#### Challenge
Repeat everything from the start of the material down through the line containing "family: Asteraceae", and leave the pictures out of your answer.

-- Start of Material to process --

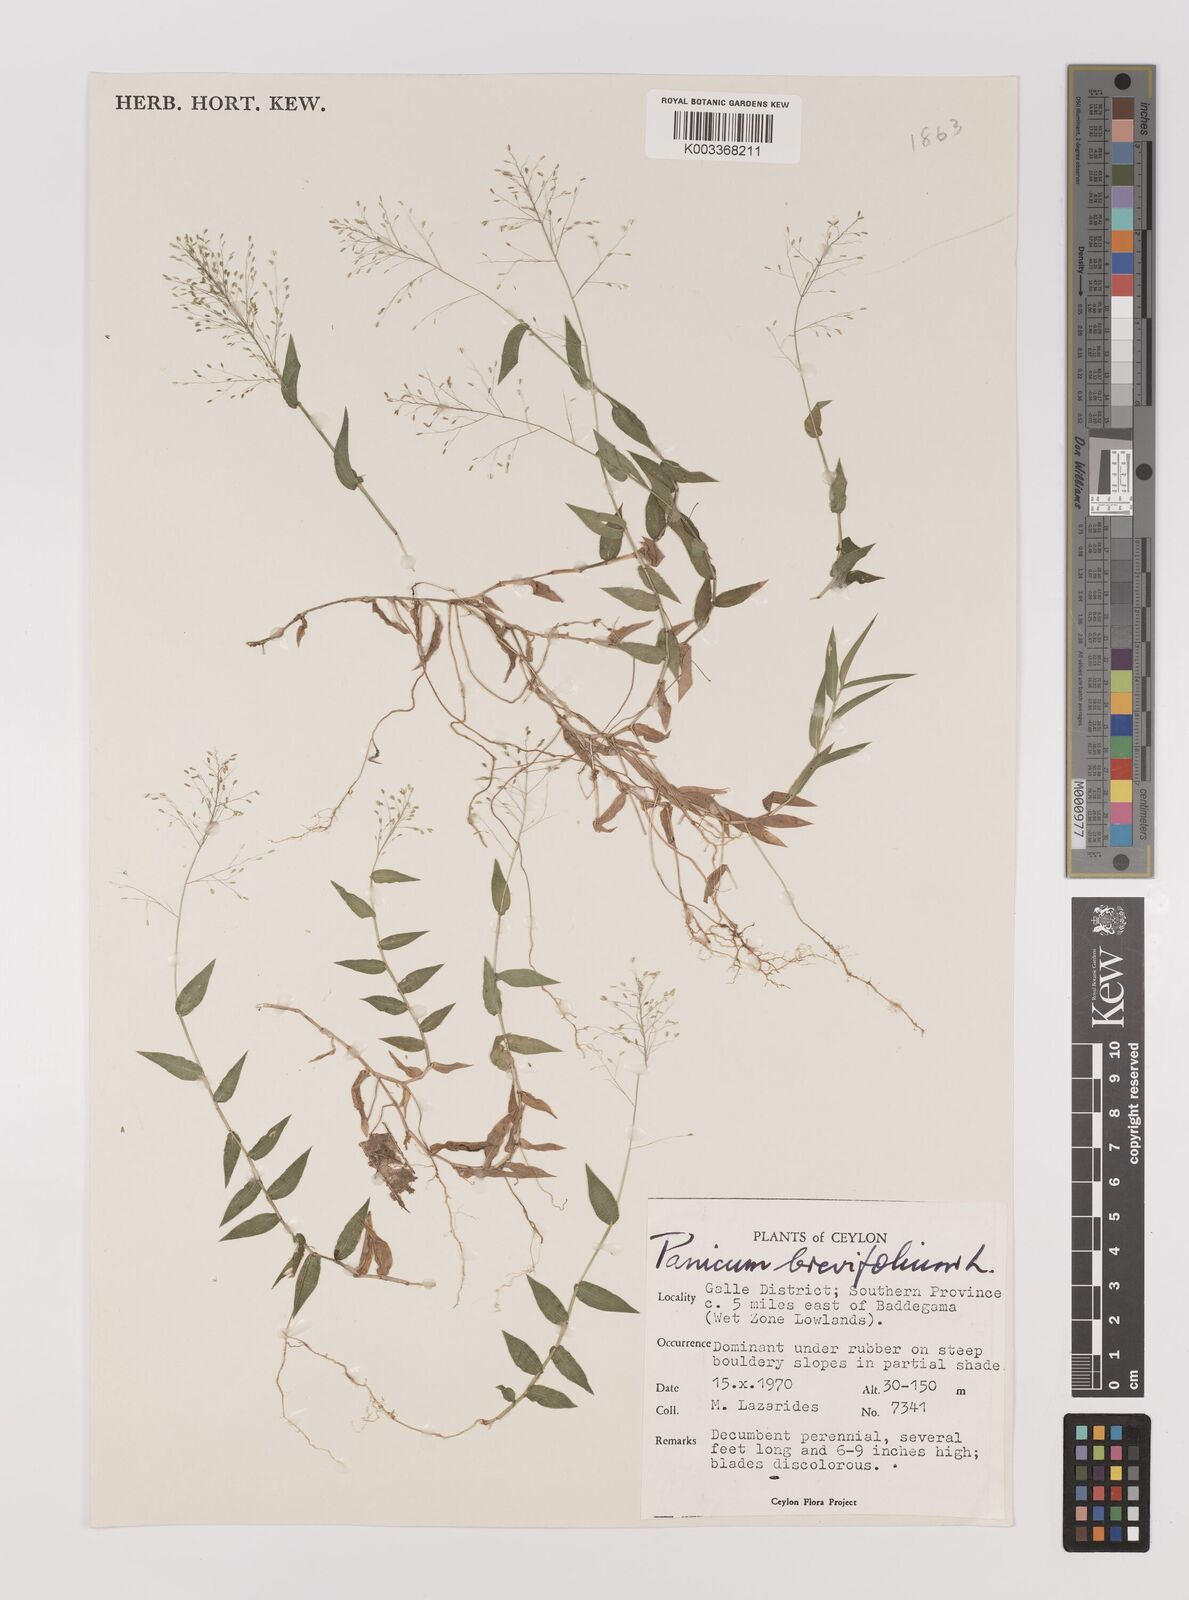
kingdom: Plantae
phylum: Tracheophyta
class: Liliopsida
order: Poales
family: Poaceae
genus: Panicum
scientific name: Panicum brevifolium
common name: Shortleaf panic grass
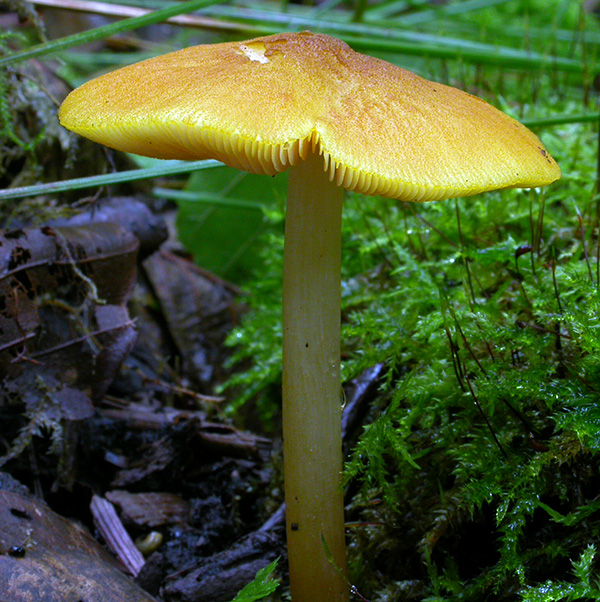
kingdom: Fungi
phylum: Basidiomycota
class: Agaricomycetes
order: Agaricales
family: Pluteaceae
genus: Pluteus
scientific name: Pluteus leoninus
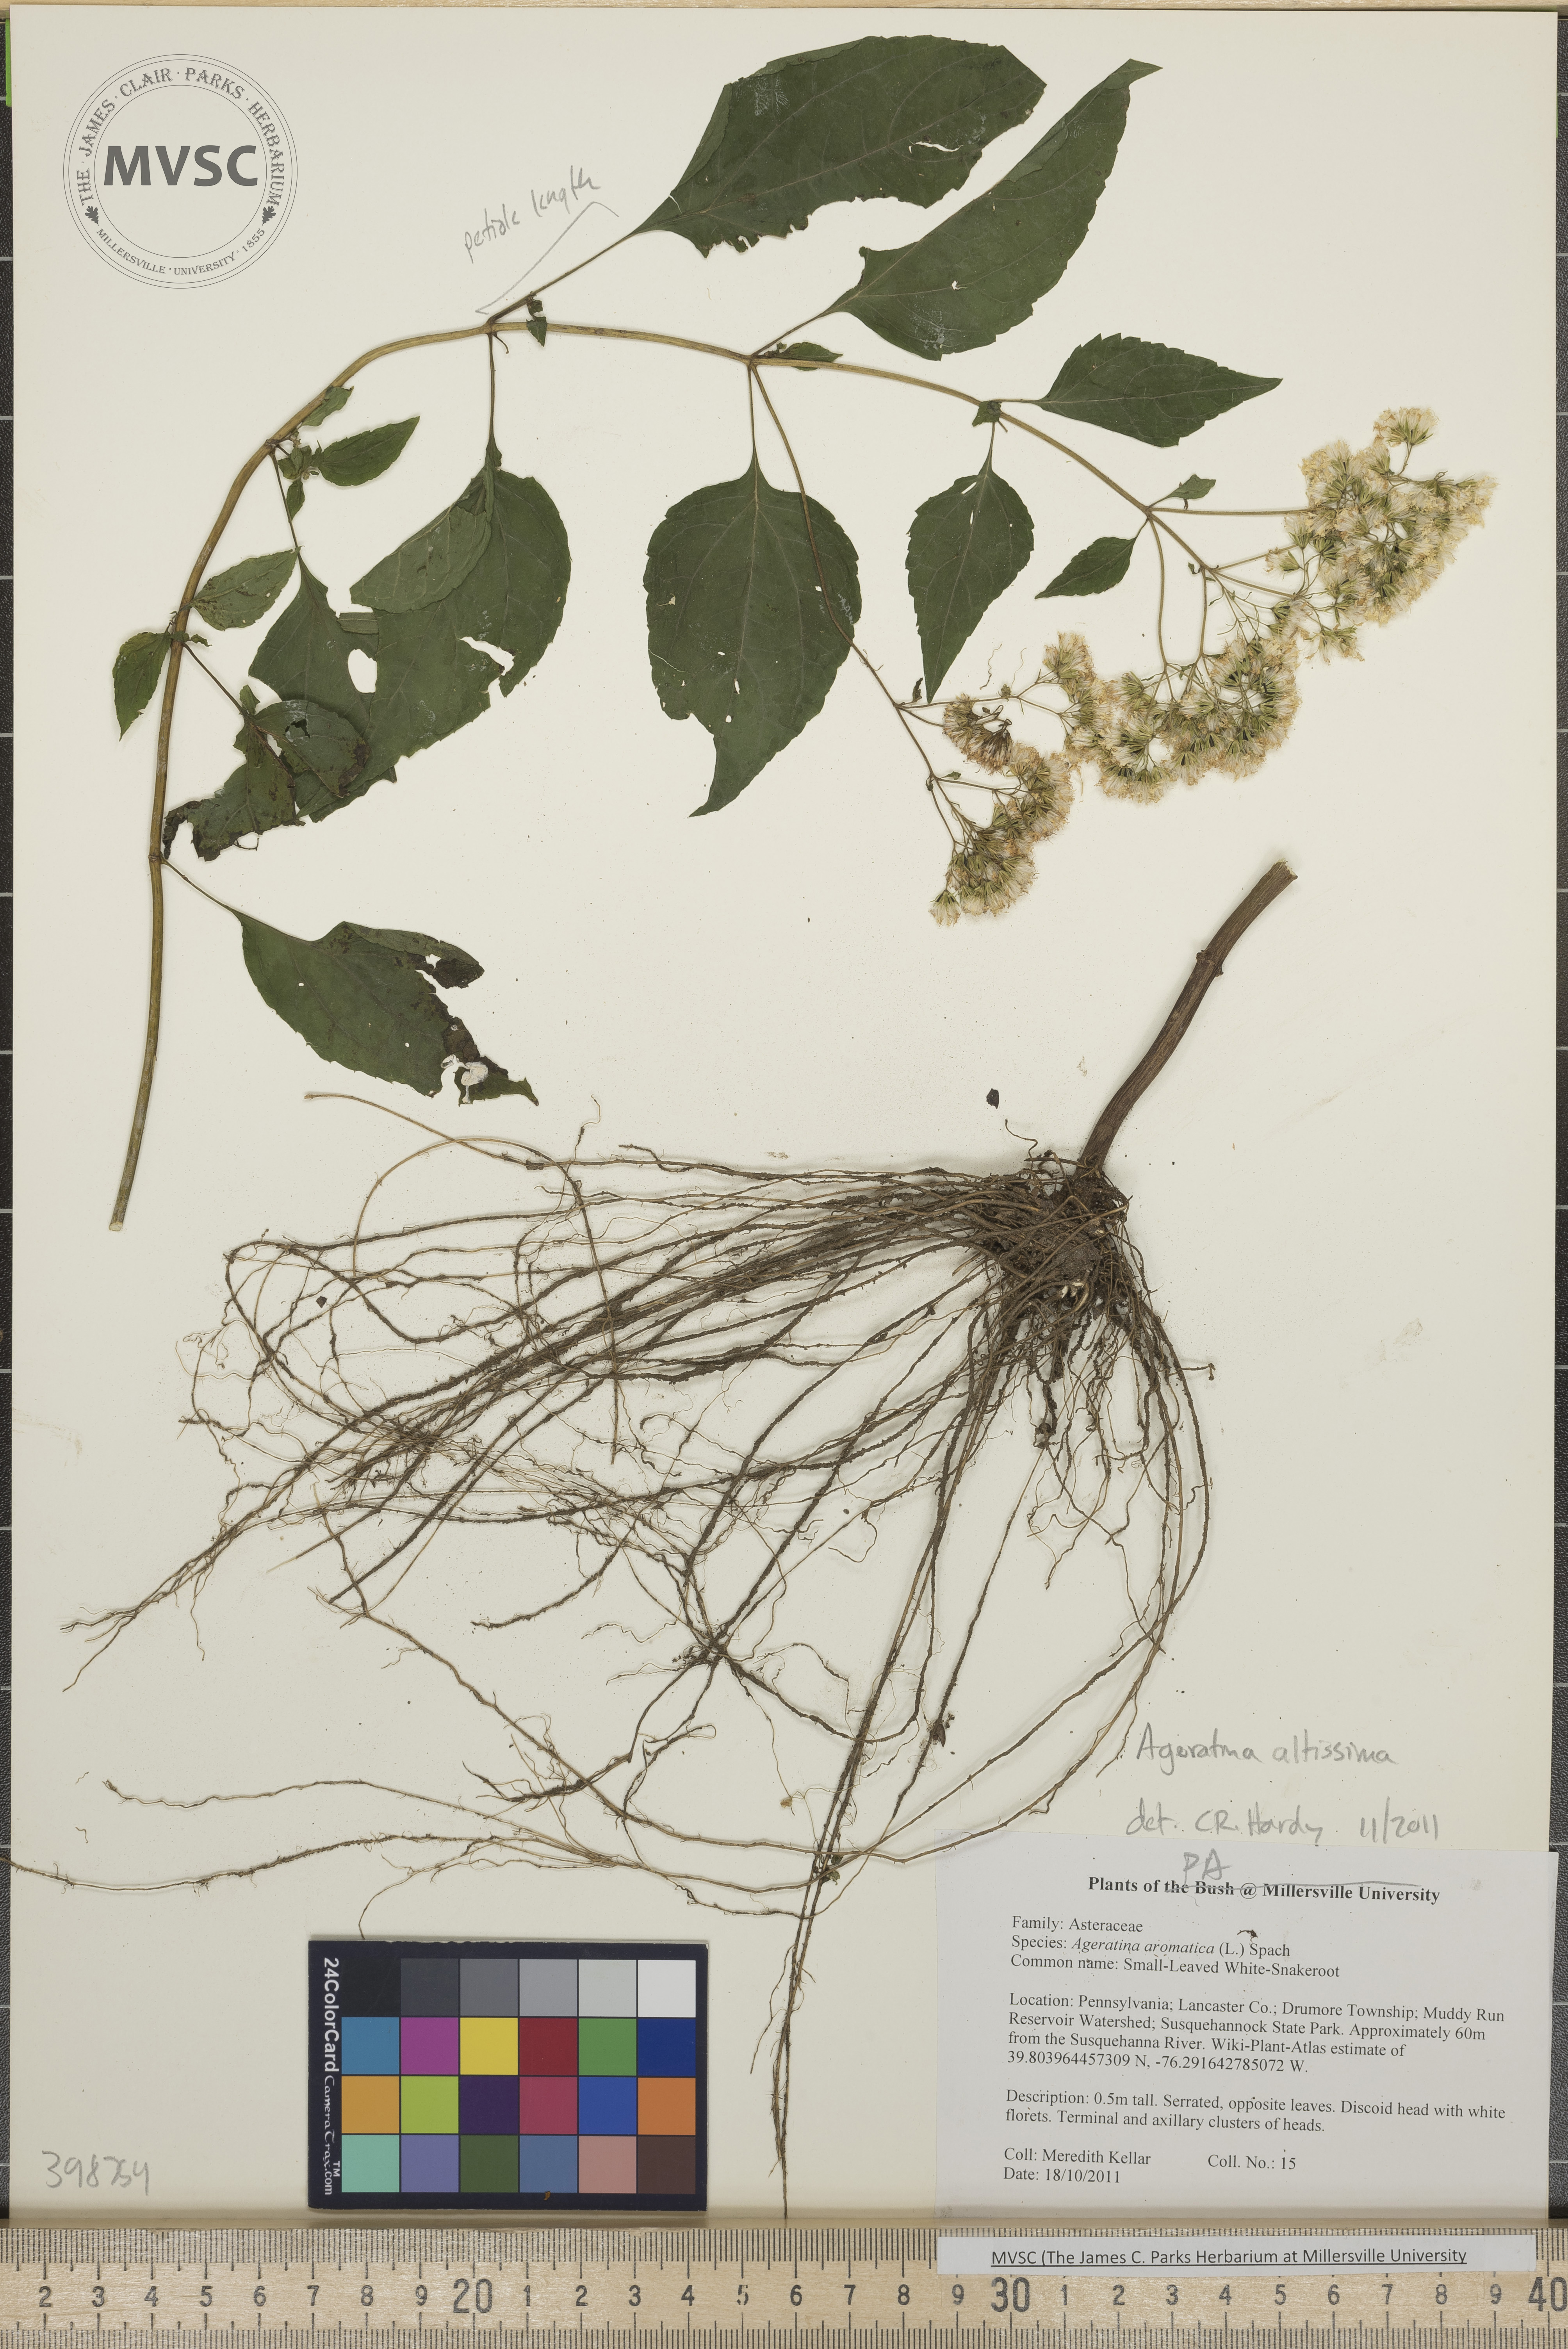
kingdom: Plantae
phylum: Tracheophyta
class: Magnoliopsida
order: Asterales
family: Asteraceae
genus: Ageratina
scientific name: Ageratina altissima
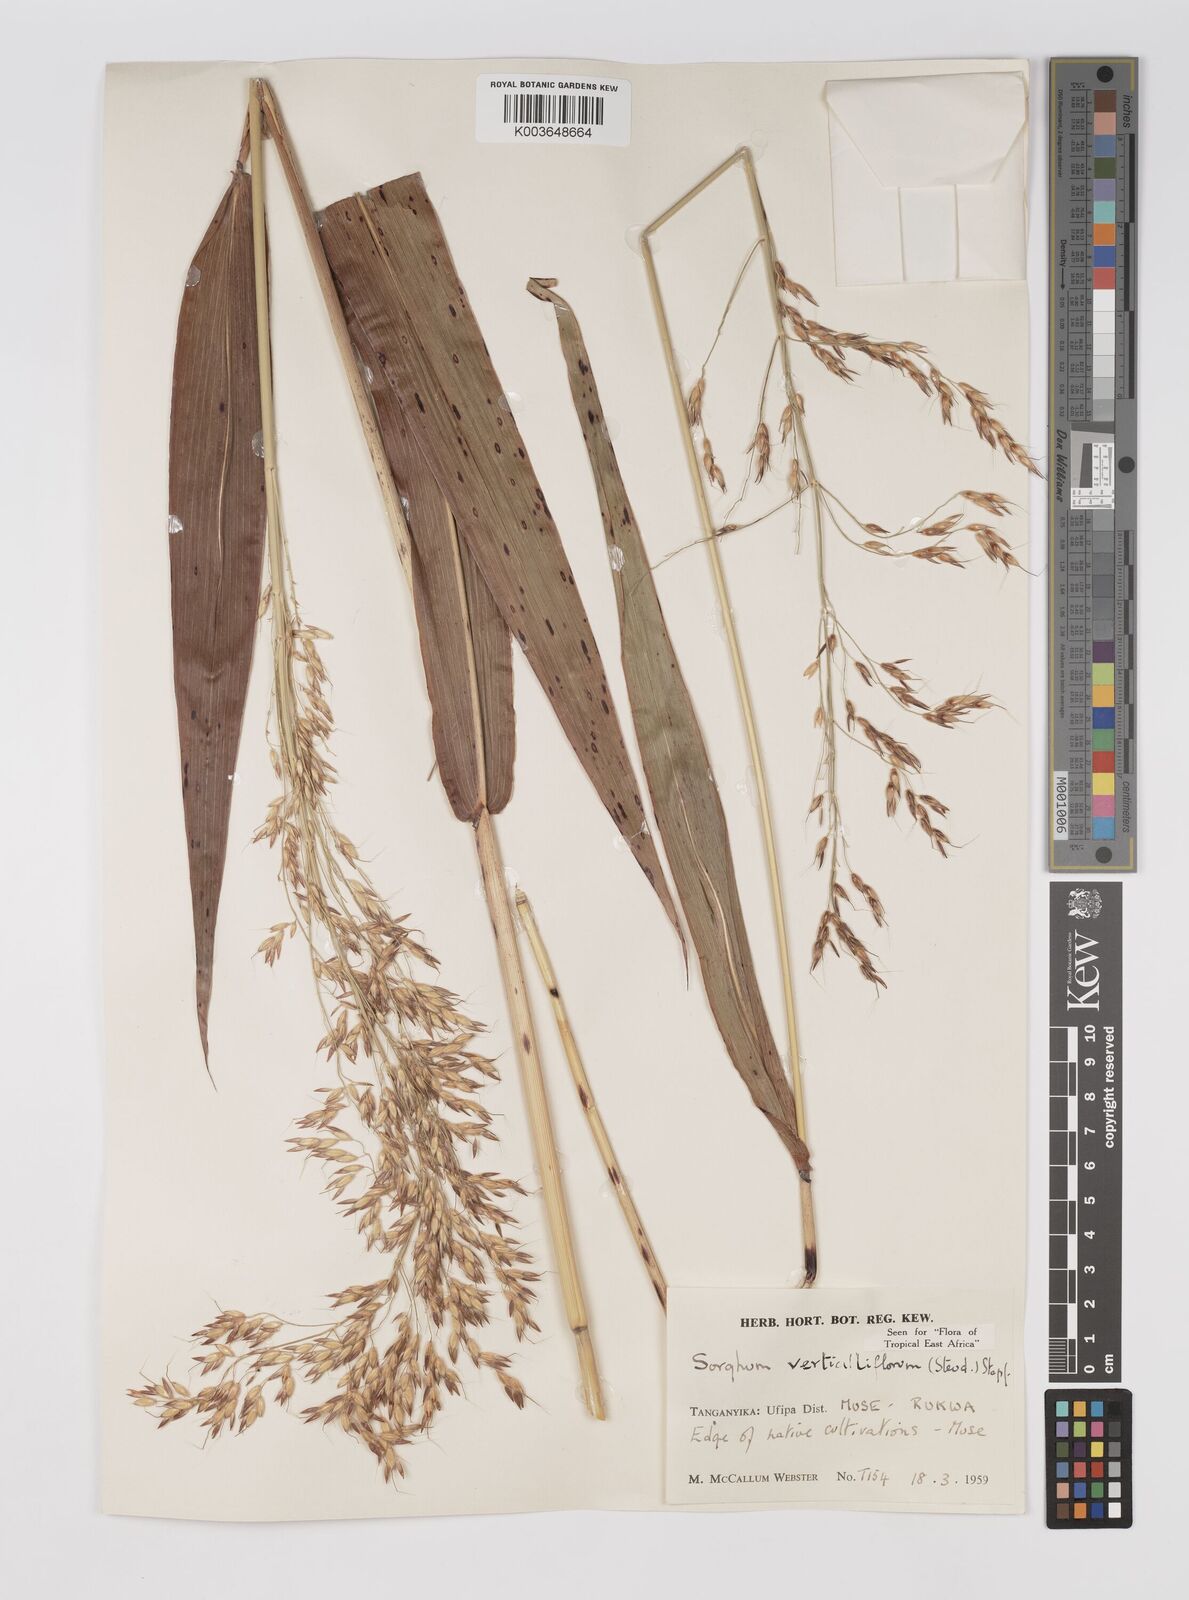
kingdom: Plantae
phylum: Tracheophyta
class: Liliopsida
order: Poales
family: Poaceae
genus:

-- End of Material to process --

#### Solution for this task
kingdom: Plantae
phylum: Tracheophyta
class: Liliopsida
order: Poales
family: Poaceae
genus: Panicum
scientific name: Panicum brevifolium
common name: Shortleaf panic grass
kingdom: Fungi
phylum: Basidiomycota
class: Agaricomycetes
order: Agaricales
family: Pluteaceae
genus: Pluteus
scientific name: Pluteus leoninus
kingdom: Plantae
phylum: Tracheophyta
class: Magnoliopsida
order: Asterales
family: Asteraceae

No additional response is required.